Get her back, then, somehow. If Swanhild were in my home, lavished with good food and nice clothes, and I got myself a lawyer after that, no one could take the girl from me then.
* * *
—
I asked James Lee to come and visit me at the farm. He arrived on the train with his friend Joe. Joe was a simple man but could be trusted as long as he was paid. He had helped James set the Alma Street fire. I brought the men home and plied them with drink, fed them roast and waffles. We had quite a feast that first night.
I had missed my friend James Lee.
Late at night, after Joe had fallen asleep from the whiskey, James and I lay in my bed.
“I knew it wouldn’t last.” He sat up and rested his back against the headboard. “As if you could ever have that ‘wholesome life’ you talk about.”
“I might have, if Peter had been a better man.” I reached up and trailed a finger down his face; I had dearly longed for the sight of it through those awful days with Peter.
“He was not what you thought, then?” James’s eyes twinkled with mirth.
“No, he was a drunkard for one, and he blamed me for his daughter’s death even if children are prone to all kinds of sickness, and she was a very ill child.” I rolled my eyes, just a little.
James lit a cigar and turned up the light on the bed stand. “You couldn’t appease him, then?”
“No, he kept bringing it up—”
“But
the sausage grinder, Bella—”
“It wasn’t really, it was the cleaver.” I could not help but add a tiny smile.
He chuckled softly beside me. “It made for a damn fine story, though.
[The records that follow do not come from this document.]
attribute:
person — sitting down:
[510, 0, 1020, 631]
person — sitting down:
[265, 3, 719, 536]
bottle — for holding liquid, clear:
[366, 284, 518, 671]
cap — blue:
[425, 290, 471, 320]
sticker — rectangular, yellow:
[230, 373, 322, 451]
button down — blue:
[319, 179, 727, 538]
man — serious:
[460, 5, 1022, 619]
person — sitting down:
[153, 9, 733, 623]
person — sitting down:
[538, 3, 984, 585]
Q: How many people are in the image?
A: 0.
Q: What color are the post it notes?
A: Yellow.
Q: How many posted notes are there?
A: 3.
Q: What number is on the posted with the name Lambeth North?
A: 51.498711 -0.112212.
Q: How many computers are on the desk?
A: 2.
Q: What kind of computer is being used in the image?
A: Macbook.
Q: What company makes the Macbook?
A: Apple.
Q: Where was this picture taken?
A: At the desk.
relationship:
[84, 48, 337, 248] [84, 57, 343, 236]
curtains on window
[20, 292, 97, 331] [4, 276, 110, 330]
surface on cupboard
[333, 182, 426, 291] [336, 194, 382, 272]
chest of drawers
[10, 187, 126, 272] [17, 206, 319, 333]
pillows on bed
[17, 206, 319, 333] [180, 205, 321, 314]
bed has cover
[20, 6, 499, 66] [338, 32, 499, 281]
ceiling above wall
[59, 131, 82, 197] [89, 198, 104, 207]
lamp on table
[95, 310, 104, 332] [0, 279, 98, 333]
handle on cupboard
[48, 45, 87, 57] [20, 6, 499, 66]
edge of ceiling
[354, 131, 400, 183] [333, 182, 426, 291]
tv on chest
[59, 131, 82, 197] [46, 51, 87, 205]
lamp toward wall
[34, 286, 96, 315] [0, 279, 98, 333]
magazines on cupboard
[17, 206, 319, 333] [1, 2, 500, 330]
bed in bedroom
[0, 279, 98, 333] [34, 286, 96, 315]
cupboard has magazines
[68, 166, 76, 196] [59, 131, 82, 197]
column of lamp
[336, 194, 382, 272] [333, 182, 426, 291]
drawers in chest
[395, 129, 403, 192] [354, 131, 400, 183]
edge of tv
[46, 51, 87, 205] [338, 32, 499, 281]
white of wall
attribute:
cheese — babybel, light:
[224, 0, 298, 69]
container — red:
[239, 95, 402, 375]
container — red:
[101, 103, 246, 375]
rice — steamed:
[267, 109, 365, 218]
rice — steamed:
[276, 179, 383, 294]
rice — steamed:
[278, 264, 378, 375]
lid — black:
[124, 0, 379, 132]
All the newspapers wrote about it.”
“I rather wish they hadn’t.” I sighed.
“Yes. It puts you in a sticky position.” He puffed on the cigar.
“I can’t pursue legal action, not under the circumstances. If I had Swanhild, though . . .” I turned over on my side and caressed his naked chest while he smoked. “I was careless, I know, and I’m paying the price.”
“You just have to be more clever about it.” His eyes narrowed to slits.
“I know.” But how clever can you be when you have just beaten your husband to death with a cleaver? “I got away with it, though.”
“Barely.”
“No one hangs a grieving widow.” I said it as if it were a fact.
“You keep taking comfort in that thought, but I’m not entirely convinced. Next time, you must have a hole ready out back. You should always have one ready and keep some quicklime around too, just in case.” He put out his cigar and lay back down, rolling over so he faced me. “A wholesome life is not for the likes of us; we have crossed too many bridges for that.”
“Had he only been—”
“Hush.” He placed a finger on my lips. “It doesn’t matter how he was or not; no husband could survive with you. You are far too lethal, Bella, my dear. It’s running in your blood.”